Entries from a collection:
- Opening Delimiter -
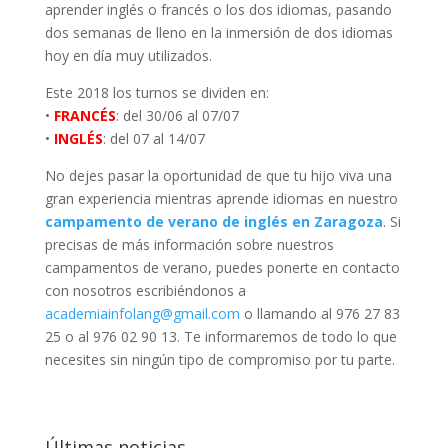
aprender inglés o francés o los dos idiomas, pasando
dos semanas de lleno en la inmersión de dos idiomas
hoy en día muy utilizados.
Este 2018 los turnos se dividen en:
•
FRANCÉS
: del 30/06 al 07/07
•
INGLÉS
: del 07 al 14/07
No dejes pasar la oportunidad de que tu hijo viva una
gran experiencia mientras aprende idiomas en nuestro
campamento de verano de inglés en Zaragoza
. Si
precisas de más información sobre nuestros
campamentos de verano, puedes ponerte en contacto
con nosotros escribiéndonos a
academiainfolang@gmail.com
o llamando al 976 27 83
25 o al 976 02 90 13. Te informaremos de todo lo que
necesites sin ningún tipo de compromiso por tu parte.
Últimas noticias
- Closing Delimiter -
Exercise brief:
Pick out every line in the entries above that contains the string "verano", copying each one in full. Matching is case-sensitive.

Response area:
campamento de verano de inglés en Zaragoza
campamentos de verano, puedes ponerte en contacto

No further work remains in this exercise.